__TEXT TO READ__.
A while back I had a contributor on my blog who shared an interview she had with her husband on sex. This article still gets a ton of traffic. This topic seemed to resonate with many people, so I felt inspired to conduct my own interview with my husband about sex to see how he would answer these questions.
For this interview I used some of the same questions used in the article I mentioned before, which you can read HERE: An Interview With My Husband On Sex: His Answers Will Surprise You. I also went ahead and added some of my own questions to my interview.
I want to encourage you to experience this kind of interview with your husband! It is so interesting to hear their answers. You can use these same questions or you can make up your own!
I went ahead and added a printable for you of a few questions you can use as a guide for your interview, ( The-Interview ) but please add your own questions to it too!
Jumping into this interview with my husband, I was a little nervous. I wanted to know the answers to these questions, because I want to know my husband better and value how he feels. On the flip side, I was a little anxious to hear the answers to these too.
Would he say something I don’t want to hear? Will this make me feel like I need to do more? Will he admit he is unsatisfied?
Although my mind raced with all kinds of thoughts, I realized that no matter how he answered, we are married and we both have needs. Instead of fearing where my husband is at, I want to know exactly so I can make changes if I need to, or maybe hear that we are in a good place and be affirmed. Instead of avoiding this area of intimacy, I wanted to dive in and be honest with each other about it.
Before this interview took place, my husband and I have had a few conversations about our sex life that I want to share with you. The first being that more than anything else, my husband just wants me to want him. He wants me to take time to initiate and show him that I desire physical intimacy with him. Also, a goal we established in this new year is going into a new season of our sex life. We have experienced different seasons of sex in our marriage including no sex at all, painful sex, anxieties over sex, being healed and enjoying sex, sex postpartum, and now. We both agreed that we want to experience a new fresh season of sexual intimacy in our marriage.
Sex is something we desire to use to get closer together, to strengthen each other and the bond we have, to be physically one.
My Interview With My Husband About Sex!
Me: Remember that blog I posted a while ago by a contributor, the interview about sex?
My Husband: Yes. Why?
Me: I thought it would be interesting to take those same questions and see how you would answer them.
My Husband: Right now? I wasn’t ready for that.
Me: Well, are you up for it?
My Husband: Sure.
Me: When specifically, and how much do you prefer to have sex?
My Husband: Whenever we can and as often as we can. Because we have kids, just finding the time and space for it.
Me: Do you enjoy foreplay?
My Husband: Yes.
Me: Do you enjoy me wearing something sexy or do you not care?
My Husband: Maybe occasionally, but it is not necessary.
Me: What about sex makes sex more than just a physical act for you?
My Husband: That we get to be close and alone, and that our goal is to make each other feel good.
Me: What do you desire most from me when it comes to sex?

__PROVIDED MATERIAL__.
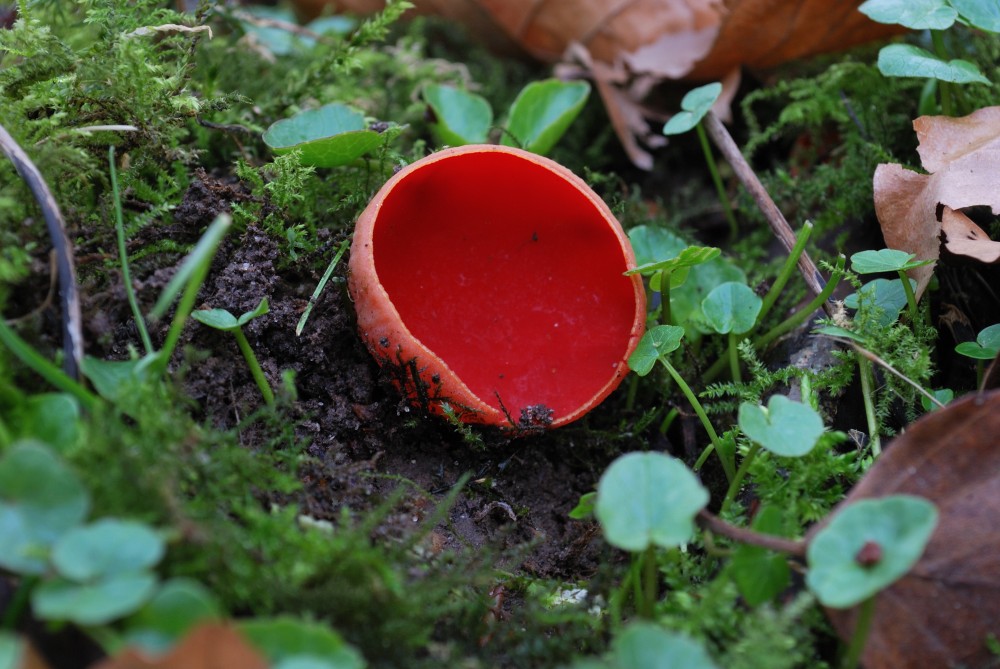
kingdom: Fungi
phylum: Ascomycota
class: Pezizomycetes
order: Pezizales
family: Sarcoscyphaceae
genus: Sarcoscypha
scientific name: Sarcoscypha
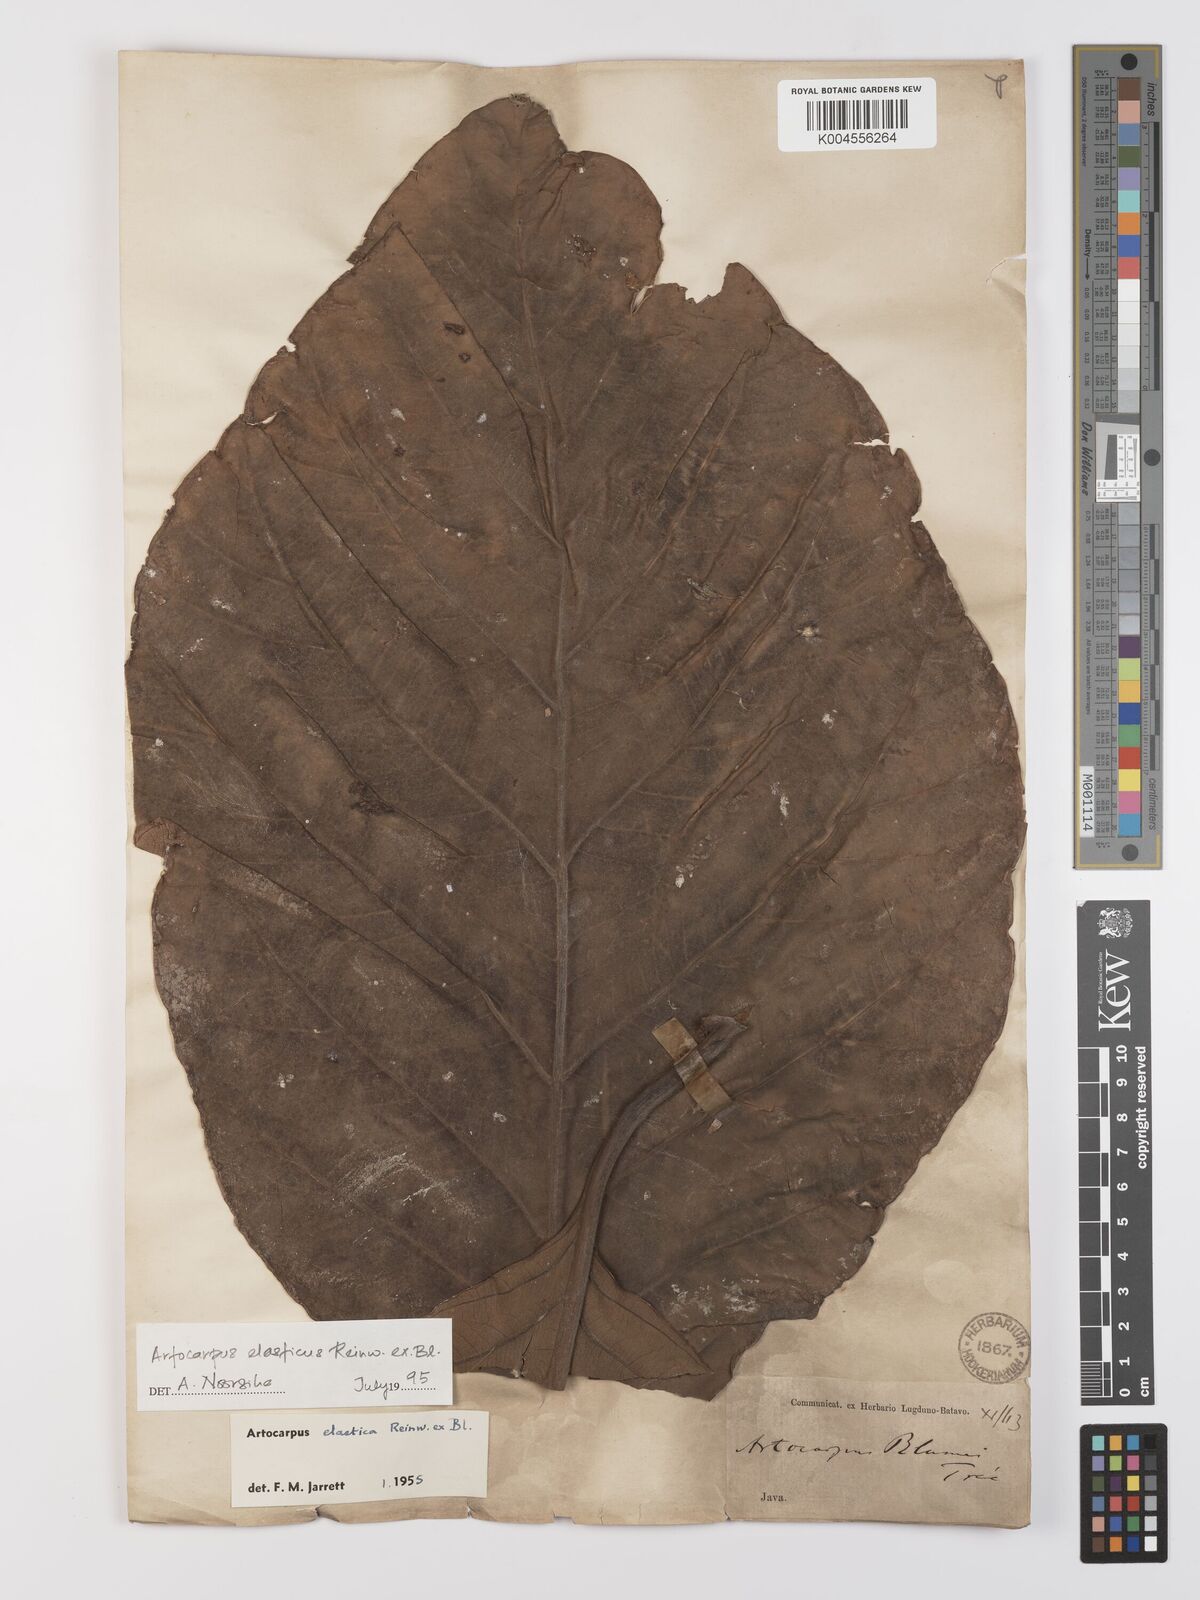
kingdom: Plantae
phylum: Tracheophyta
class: Magnoliopsida
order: Rosales
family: Moraceae
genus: Artocarpus
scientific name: Artocarpus elasticus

__THE TASKS__.
(1) Return the passage of the blog post about interviewing a husband on sex from "My Husband: Yes. Why?" to "ready for that.", copied word for word.
(2) Carry the blog post about interviewing a husband on sex further, picking up right after its last line.

__PER-TASK ANSWERS__.
(1)
My Husband: Yes. Why?
Me: I thought it would be interesting to take those same questions and see how you would answer them.
My Husband: Right now? I wasn’t ready for that.

(2)
My Husband: For you to be fully present and fully involved. Not just interested in getting it out of the way or “taking care of me” but that you enjoy it with me.
Me: Do you enjoy sex now as much as you did when we were first married?
My Husband: More. *little laugh* We didn’t have it much when we were first married. (You can read that story here!)
**Here are the questions I added…
Me: Do you have any fears about sex or about our sex life?
My Husband: Just you not desiring sex or craving it or enjoying it as much as I do. That you are not sharing in it like I do.
Me: Do you have any insecurities about sex or about your body?
My Husband: Not really.
Me: How do you feel about being intimate with me while I am pregnant?
My Husband: I enjoy it. I think you look cute while you are pregnant.
(That answer made me smile with a little blush!)
Okay he continued…
My Husband: The last month of your pregnancy is harder because you are more uncomfortable, and I understand that.
Me: How has having kids changed when, where, and how often we have sex?
My Husband: We have to be more intentional when we go to bed when the kids go to bed. I feel like we had Eliott that first year we were able to have sex, so it kind of seems like we have always had kids.
Me: Do you ever get worried about having sex because it could lead to us having more kids?
My Husband: I use to, but not anymore.
My Husband: I just don’t mind. If God wants us to have more kids, I’m okay with that. It’s freeing not worrying about it.
(If you are at all curious, I feel the same! Not worrying about getting pregnant definitely frees my mind to embrace sex a lot more!)
Me: How do you feel about my body after me having kids?
My Husband: Um… two things. First, I don’t think about it. Two…(slight pause considering how to phrase this with gentleness)…But I have thought it would be great if you did get back into shape within reason, especially because I know that is a desire you have, we have talked about being strong and healthy before. But there has never been a thought that you were unattractive. What I do know, is the time you do put attention toward physical health you are more confident and more excited to be intimate. As if you don’t have self esteem issues. I don’t know if that makes sense. I don’t put much thought into it, but I do think you would benefit from working out.
Me: Is there anything you would want to change about our sex life?
My Husband: Just stuff I have already talked to you about. Making sex a priority in our marriage and protecting our time at night. Having it at the forefront of our minds. Making it part of our routine.
Me: Anything else you want to mention?
My Husband: I think my number one thing is that I pray about your perspective and desire for sex.
*End Interview* Well that is all that I am going to share anyways! The conversation went on a bit longer but I will spare you the details. I hope that this interview encourages you in this area of your marriage. Perhaps it has given you insight, revealed you are not alone in some of the ways couples struggle with intimacy, or maybe it gave you the courage to have this conversation with your spouse.